Multistep asymptotic pre-training strategy based on PINNs for solving steep boundary singular perturbation problems

The singularly perturbed problem is characterized by the presence of narrow boundary layers, which poses challenges for traditional numerical methods due to complexity and high costs. The contemporary deep learning physics-informed neural networks (PINNs) suffer from accuracy issues while learning initial conditions, fail to capture the sharp gradient behaviors, and provide inadequate approximations to rapidly oscillating solutions. A novel technique named PATPINN is introduced to effectively address singularly perturbed parabolic problems with significant gradients in the spatio-temporal domain, utilizing a unique time and parameter multi-step asymptotic pre-training approach based on PINNs. The presented technique can assist the model in learning the system dynamic behavior and improve the accuracy of the initial conditions. It also enables PINNs to capture abrupt changes in the solution without prior knowledge of the boundary layer position, boosting its ability to approximate oscillatory solutions.

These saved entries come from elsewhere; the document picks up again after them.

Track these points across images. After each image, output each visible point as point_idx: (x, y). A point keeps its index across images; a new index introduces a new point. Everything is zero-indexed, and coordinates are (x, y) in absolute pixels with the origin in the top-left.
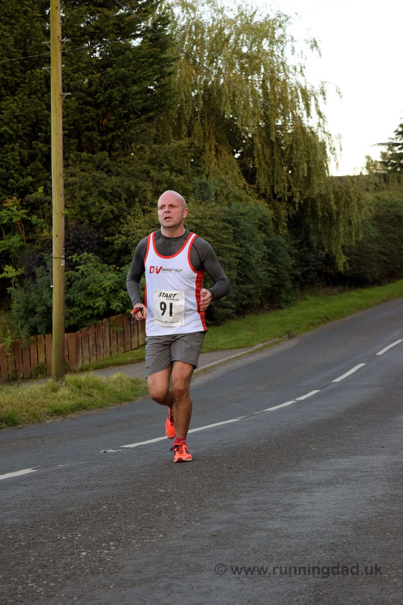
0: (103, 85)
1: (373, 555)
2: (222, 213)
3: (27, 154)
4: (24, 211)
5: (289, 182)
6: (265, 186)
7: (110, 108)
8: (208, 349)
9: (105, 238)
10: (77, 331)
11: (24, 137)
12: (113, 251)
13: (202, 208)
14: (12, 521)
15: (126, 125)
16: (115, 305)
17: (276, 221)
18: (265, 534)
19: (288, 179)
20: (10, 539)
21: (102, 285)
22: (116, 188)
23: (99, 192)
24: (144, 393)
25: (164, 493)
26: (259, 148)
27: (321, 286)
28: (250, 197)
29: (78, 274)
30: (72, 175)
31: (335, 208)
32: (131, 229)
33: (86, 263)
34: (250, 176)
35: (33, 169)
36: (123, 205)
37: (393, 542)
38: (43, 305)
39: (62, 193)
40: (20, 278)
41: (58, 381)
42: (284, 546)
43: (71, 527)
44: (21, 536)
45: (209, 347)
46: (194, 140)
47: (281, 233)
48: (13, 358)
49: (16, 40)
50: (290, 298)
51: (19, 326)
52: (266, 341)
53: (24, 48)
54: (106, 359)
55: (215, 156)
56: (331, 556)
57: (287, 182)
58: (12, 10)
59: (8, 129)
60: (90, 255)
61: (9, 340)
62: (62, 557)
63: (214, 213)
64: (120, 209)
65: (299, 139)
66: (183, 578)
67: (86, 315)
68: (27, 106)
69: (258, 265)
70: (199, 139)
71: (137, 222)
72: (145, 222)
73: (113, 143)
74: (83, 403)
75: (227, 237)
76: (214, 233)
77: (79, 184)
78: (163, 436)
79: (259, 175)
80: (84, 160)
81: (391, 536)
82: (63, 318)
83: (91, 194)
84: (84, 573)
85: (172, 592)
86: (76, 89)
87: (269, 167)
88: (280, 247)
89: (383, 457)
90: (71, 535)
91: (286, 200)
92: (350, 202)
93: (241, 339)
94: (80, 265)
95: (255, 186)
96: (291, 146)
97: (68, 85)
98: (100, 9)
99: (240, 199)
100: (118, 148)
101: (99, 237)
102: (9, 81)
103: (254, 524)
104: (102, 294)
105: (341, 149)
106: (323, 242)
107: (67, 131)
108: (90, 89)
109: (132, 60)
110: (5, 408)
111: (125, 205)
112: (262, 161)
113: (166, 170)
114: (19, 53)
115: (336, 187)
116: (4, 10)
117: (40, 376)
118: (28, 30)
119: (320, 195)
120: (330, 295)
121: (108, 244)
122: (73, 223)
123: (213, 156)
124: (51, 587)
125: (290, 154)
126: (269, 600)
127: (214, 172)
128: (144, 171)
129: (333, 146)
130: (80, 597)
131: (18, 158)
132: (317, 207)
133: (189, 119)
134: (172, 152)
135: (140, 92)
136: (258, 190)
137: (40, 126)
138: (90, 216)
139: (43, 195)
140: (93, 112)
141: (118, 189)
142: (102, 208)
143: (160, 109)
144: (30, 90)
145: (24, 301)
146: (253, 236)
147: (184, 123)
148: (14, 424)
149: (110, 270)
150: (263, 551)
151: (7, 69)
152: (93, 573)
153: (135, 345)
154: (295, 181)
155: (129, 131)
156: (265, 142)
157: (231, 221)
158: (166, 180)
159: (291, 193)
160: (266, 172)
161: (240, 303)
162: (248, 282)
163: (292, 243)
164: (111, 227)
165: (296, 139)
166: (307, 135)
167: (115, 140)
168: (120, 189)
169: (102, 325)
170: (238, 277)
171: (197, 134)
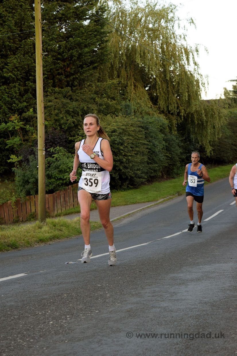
0: (67, 48)
1: (221, 321)
2: (138, 123)
3: (23, 89)
4: (22, 123)
5: (178, 104)
6: (163, 106)
7: (71, 62)
8: (131, 202)
9: (70, 138)
10: (54, 193)
11: (21, 79)
13: (126, 120)
14: (11, 304)
15: (81, 71)
17: (170, 126)
18: (158, 310)
19: (177, 102)
20: (9, 314)
21: (69, 165)
22: (75, 109)
23: (66, 111)
25: (101, 287)
26: (160, 84)
28: (155, 113)
29: (54, 159)
30: (50, 101)
31: (205, 118)
33: (59, 153)
34: (154, 100)
35: (26, 98)
36: (80, 118)
37: (234, 314)
38: (33, 178)
39: (43, 112)
40: (20, 162)
41: (42, 222)
42: (169, 317)
43: (44, 307)
44: (15, 312)
45: (131, 201)
46: (121, 79)
47: (173, 133)
48: (16, 209)
49: (16, 22)
50: (179, 172)
51: (20, 190)
52: (165, 197)
53: (21, 27)
54: (72, 209)
55: (134, 89)
56: (196, 322)
57: (176, 104)
58: (13, 4)
59: (12, 75)
60: (61, 148)
61: (14, 199)
62: (39, 324)
63: (134, 123)
64: (79, 121)
65: (183, 78)
66: (109, 336)
67: (59, 183)
68: (23, 61)
69: (160, 152)
70: (124, 79)
73: (74, 82)
74: (56, 235)
75: (141, 136)
76: (134, 134)
77: (54, 107)
78: (102, 254)
79: (160, 100)
80: (57, 93)
81: (233, 310)
82: (44, 185)
83: (61, 112)
84: (51, 333)
85: (102, 344)
86: (51, 50)
87: (166, 95)
88: (173, 142)
89: (231, 264)
90: (45, 311)
91: (176, 114)
92: (215, 114)
93: (151, 196)
94: (55, 154)
95: (157, 106)
96: (178, 83)
97: (47, 48)
98: (64, 3)
99: (149, 114)
100: (77, 85)
101: (66, 138)
102: (12, 46)
103: (152, 304)
104: (68, 171)
105: (208, 84)
106: (198, 139)
107: (46, 76)
108: (59, 51)
109: (84, 33)
110: (10, 239)
111: (81, 118)
112: (161, 91)
113: (104, 97)
114: (17, 30)
115: (206, 106)
116: (8, 5)
117: (32, 220)
118: (22, 17)
119: (196, 111)
121: (71, 141)
122: (51, 129)
123: (133, 89)
124: (31, 342)
125: (178, 87)
126: (158, 348)
127: (133, 99)
128: (91, 98)
129: (203, 82)
130: (48, 347)
131: (18, 92)
132: (195, 118)
133: (118, 67)
134: (108, 87)
135: (89, 52)
136: (159, 108)
137: (30, 73)
138: (60, 125)
139: (33, 113)
140: (61, 64)
142: (68, 120)
143: (101, 62)
144: (25, 51)
145: (22, 175)
146: (157, 135)
147: (115, 70)
148: (16, 247)
150: (157, 319)
151: (11, 39)
152: (56, 333)
154: (181, 103)
155: (83, 75)
156: (163, 80)
157: (143, 127)
158: (105, 103)
159: (179, 110)
160: (164, 98)
161: (150, 175)
162: (154, 163)
163: (180, 139)
164: (73, 131)
165: (182, 78)
166: (188, 76)
167: (75, 80)
168: (78, 109)
169: (68, 189)
170: (148, 160)
171: (123, 76)
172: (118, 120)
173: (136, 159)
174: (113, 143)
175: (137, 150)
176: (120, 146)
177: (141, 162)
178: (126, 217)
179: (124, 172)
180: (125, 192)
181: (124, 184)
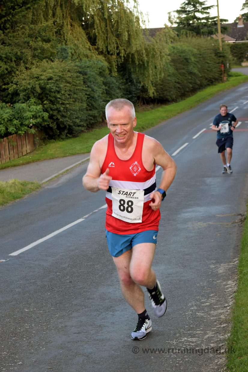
2: (76, 68)
5: (117, 44)
6: (102, 46)
8: (70, 154)
9: (3, 86)
12: (9, 94)
13: (63, 65)
15: (13, 13)
16: (11, 129)
17: (110, 68)
18: (81, 359)
19: (116, 42)
21: (3, 117)
22: (8, 54)
24: (29, 192)
26: (98, 23)
27: (140, 106)
28: (93, 55)
32: (19, 81)
34: (93, 40)
36: (14, 65)
45: (70, 152)
46: (57, 19)
47: (114, 76)
54: (7, 163)
55: (71, 28)
57: (116, 44)
63: (71, 68)
64: (12, 67)
65: (122, 17)
69: (99, 98)
70: (60, 19)
71: (23, 76)
72: (28, 75)
73: (5, 25)
75: (79, 82)
76: (71, 81)
78: (36, 241)
79: (98, 40)
87: (104, 34)
88: (113, 85)
91: (116, 55)
92: (156, 54)
95: (96, 47)
96: (117, 21)
99: (87, 56)
100: (8, 28)
104: (3, 122)
105: (149, 21)
106: (140, 79)
111: (15, 64)
112: (100, 31)
113: (39, 41)
115: (147, 45)
119: (137, 51)
120: (145, 111)
121: (5, 89)
123: (69, 29)
125: (117, 26)
127: (70, 39)
128: (26, 42)
129: (144, 19)
132: (135, 58)
133: (53, 6)
134: (43, 30)
136: (97, 49)
141: (10, 55)
143: (34, 2)
146: (96, 80)
147: (50, 8)
149: (7, 107)
153: (24, 153)
154: (120, 43)
155: (15, 16)
156: (101, 19)
157: (81, 71)
158: (40, 47)
159: (118, 51)
160: (102, 37)
161: (89, 122)
162: (94, 109)
163: (120, 82)
164: (6, 78)
165: (120, 17)
166: (127, 14)
167: (7, 23)
168: (11, 54)
169: (4, 141)
170: (87, 107)
171: (58, 15)
172: (53, 66)
173: (74, 106)
174: (49, 91)
175: (75, 97)
176: (57, 94)
177: (79, 109)
178: (65, 173)
179: (61, 121)
180: (64, 142)
181: (62, 133)
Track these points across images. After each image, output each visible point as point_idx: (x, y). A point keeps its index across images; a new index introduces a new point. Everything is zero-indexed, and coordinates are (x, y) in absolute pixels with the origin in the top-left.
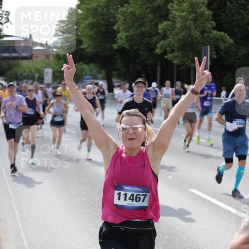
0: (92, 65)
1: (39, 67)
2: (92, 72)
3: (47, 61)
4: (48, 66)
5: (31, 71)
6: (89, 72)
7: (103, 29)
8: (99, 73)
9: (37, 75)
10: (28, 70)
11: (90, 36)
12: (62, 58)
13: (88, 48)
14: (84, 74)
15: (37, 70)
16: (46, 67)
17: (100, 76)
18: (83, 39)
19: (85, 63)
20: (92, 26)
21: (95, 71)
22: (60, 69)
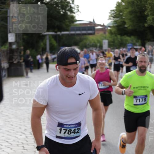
0: (132, 37)
1: (99, 39)
3: (104, 35)
4: (105, 38)
5: (94, 42)
6: (131, 42)
7: (138, 14)
8: (137, 42)
9: (98, 45)
10: (93, 41)
11: (130, 19)
12: (113, 33)
13: (129, 26)
14: (127, 42)
15: (99, 42)
16: (104, 39)
17: (138, 44)
18: (126, 21)
19: (128, 36)
20: (131, 13)
21: (134, 41)
22: (112, 41)
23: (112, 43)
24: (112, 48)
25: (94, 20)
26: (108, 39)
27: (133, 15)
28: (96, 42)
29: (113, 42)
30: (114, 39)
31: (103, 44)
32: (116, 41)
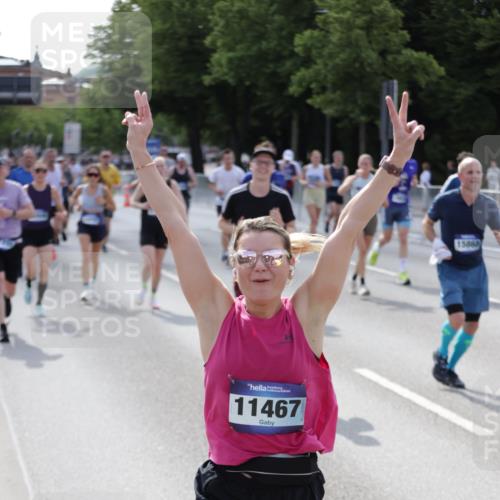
0: (161, 117)
1: (53, 120)
2: (160, 130)
3: (70, 108)
4: (72, 116)
5: (36, 129)
6: (155, 132)
7: (183, 44)
8: (174, 132)
9: (50, 137)
10: (31, 126)
11: (155, 59)
15: (51, 127)
16: (67, 120)
17: (176, 139)
20: (159, 38)
21: (166, 130)
22: (96, 125)
23: (94, 135)
24: (92, 149)
25: (37, 57)
26: (80, 121)
27: (166, 46)
28: (43, 127)
29: (99, 130)
30: (100, 122)
31: (66, 135)
32: (107, 129)
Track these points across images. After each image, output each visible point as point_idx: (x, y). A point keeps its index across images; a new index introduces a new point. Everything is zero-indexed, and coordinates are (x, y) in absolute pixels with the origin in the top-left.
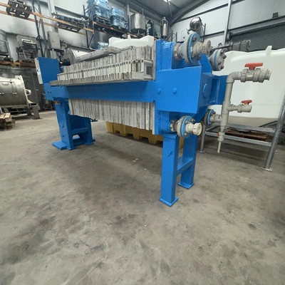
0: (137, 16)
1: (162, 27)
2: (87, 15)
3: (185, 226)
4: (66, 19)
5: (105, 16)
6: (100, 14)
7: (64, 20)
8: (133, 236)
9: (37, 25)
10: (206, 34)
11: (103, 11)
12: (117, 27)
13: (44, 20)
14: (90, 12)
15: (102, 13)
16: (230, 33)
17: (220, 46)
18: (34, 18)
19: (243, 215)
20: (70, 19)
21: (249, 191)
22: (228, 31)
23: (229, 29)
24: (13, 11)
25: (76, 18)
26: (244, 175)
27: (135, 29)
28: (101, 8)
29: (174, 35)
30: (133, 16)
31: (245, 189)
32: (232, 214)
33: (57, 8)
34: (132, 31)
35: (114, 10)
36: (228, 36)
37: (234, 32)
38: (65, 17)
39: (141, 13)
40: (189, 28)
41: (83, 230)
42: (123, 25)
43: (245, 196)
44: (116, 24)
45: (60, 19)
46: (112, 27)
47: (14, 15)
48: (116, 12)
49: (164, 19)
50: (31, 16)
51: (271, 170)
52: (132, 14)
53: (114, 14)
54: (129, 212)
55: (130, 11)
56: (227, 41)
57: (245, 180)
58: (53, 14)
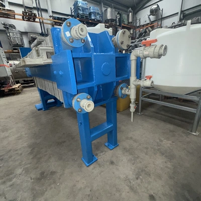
0: (109, 10)
1: (128, 16)
2: (73, 14)
3: (89, 189)
4: (59, 19)
5: (85, 13)
6: (82, 12)
7: (58, 20)
8: (42, 194)
9: (41, 25)
10: (163, 17)
11: (84, 9)
12: (94, 20)
13: (45, 21)
14: (75, 12)
15: (83, 11)
16: (184, 13)
17: (174, 25)
18: (39, 21)
19: (149, 183)
20: (61, 18)
21: (166, 156)
22: (182, 12)
23: (183, 10)
24: (26, 18)
25: (65, 17)
26: (168, 139)
27: (107, 19)
28: (82, 8)
29: (138, 21)
30: (106, 10)
31: (163, 154)
32: (139, 181)
33: (53, 12)
34: (105, 21)
35: (91, 8)
36: (182, 15)
37: (187, 12)
38: (58, 18)
39: (111, 8)
40: (149, 14)
41: (11, 183)
42: (98, 17)
43: (160, 161)
44: (93, 18)
45: (55, 19)
46: (90, 20)
47: (27, 21)
48: (93, 9)
49: (130, 9)
50: (37, 20)
51: (197, 134)
52: (105, 9)
53: (92, 11)
54: (53, 169)
55: (104, 7)
56: (181, 20)
57: (167, 144)
58: (50, 17)
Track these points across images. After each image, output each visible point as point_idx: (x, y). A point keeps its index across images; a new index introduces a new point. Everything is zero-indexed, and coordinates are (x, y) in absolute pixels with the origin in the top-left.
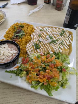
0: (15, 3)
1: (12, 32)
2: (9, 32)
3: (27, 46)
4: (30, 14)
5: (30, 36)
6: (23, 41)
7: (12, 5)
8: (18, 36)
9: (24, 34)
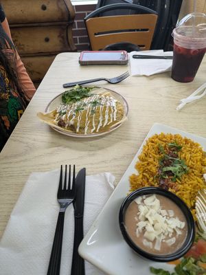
0: (141, 74)
1: (154, 158)
2: (146, 156)
3: (196, 204)
4: (180, 106)
5: (202, 176)
6: (187, 190)
7: (135, 78)
8: (171, 171)
9: (185, 170)
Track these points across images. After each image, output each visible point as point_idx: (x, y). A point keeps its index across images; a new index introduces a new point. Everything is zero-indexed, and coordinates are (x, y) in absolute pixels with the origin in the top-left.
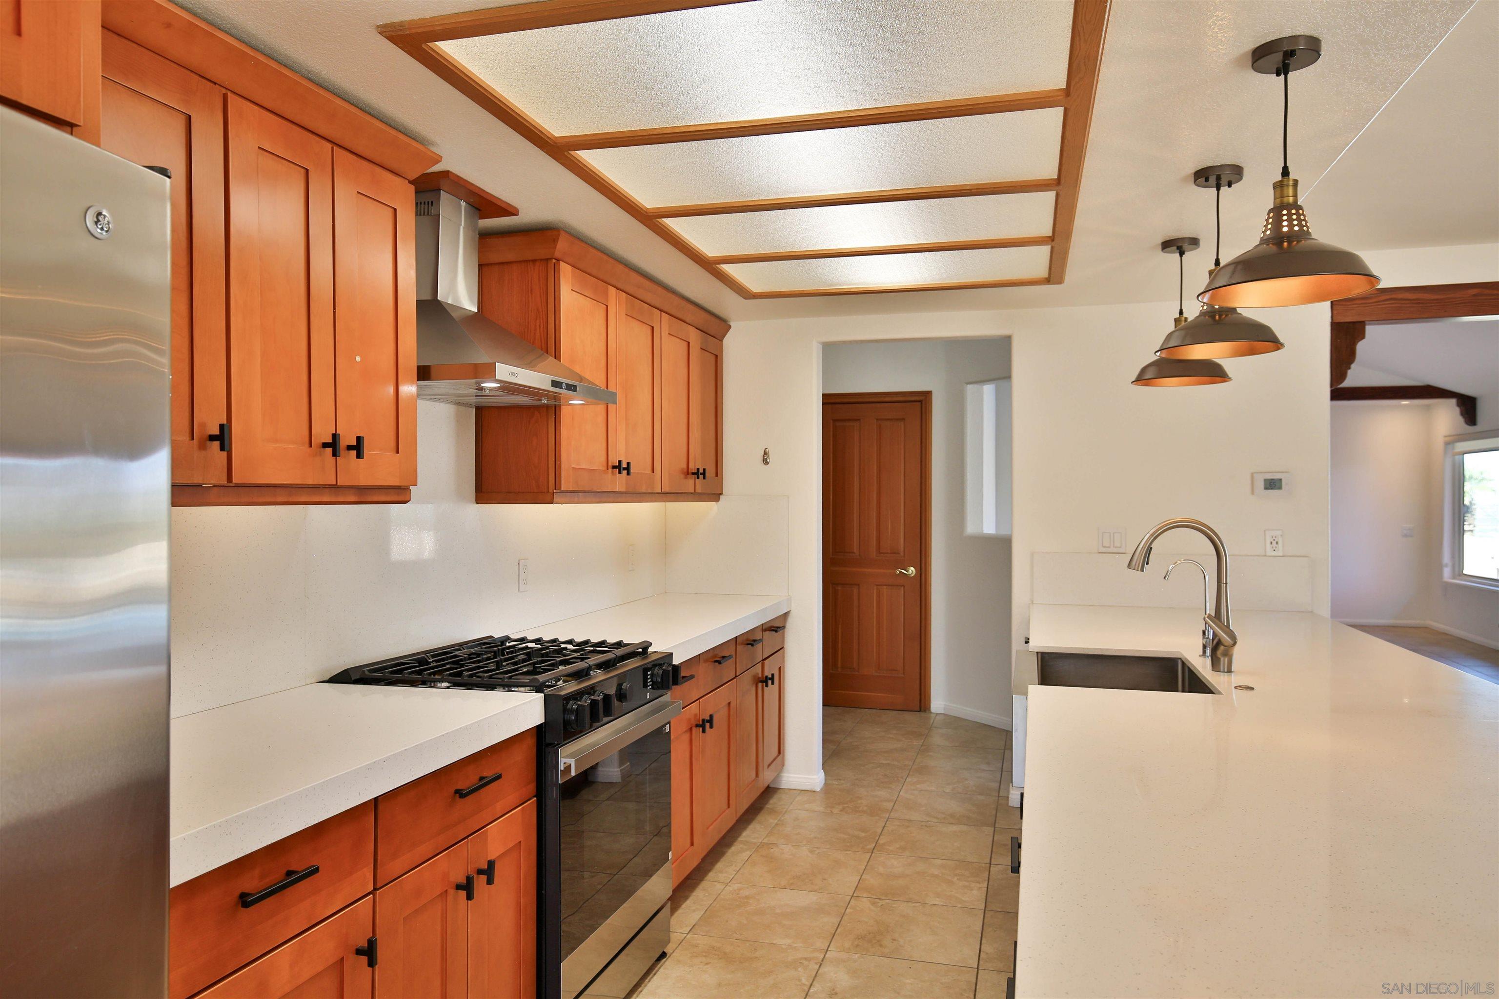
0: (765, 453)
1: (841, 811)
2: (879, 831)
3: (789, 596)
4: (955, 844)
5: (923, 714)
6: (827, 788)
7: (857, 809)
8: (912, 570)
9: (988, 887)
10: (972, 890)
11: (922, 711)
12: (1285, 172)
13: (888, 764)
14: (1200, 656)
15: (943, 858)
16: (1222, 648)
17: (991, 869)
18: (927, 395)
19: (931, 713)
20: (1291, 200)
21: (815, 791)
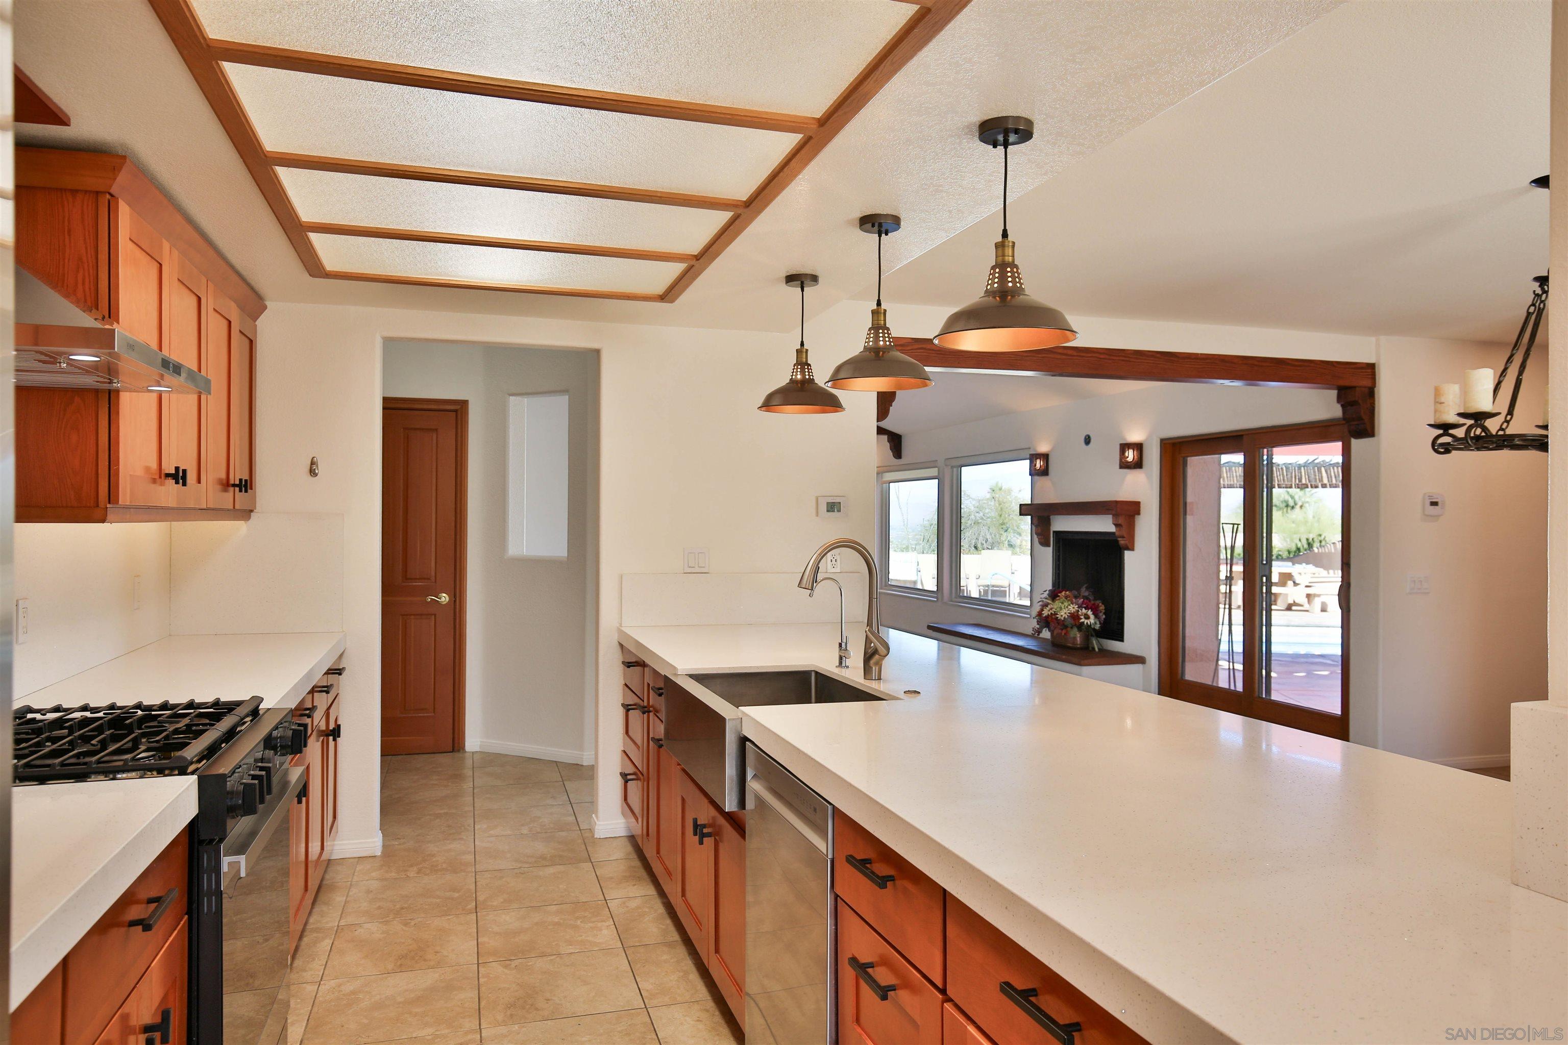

This innovative approach does not require hyperparameter fine-tuning and provides a dependable deep learning approach for handling evolutionary singular perturbation problems. The proposed method is compared to PINNs and pre-training PINN (PTPINN) by solving singular convection–diffusion–reaction equations and magnetohydrodynamic equations. The results show that the proposed strategy outperforms PINNs and PTPINN in capturing the boundary layer gradient, improving the approximation accuracy and accelerating the training process, in addition to significantly improving the accuracy of PINNs in approximating the initial conditions.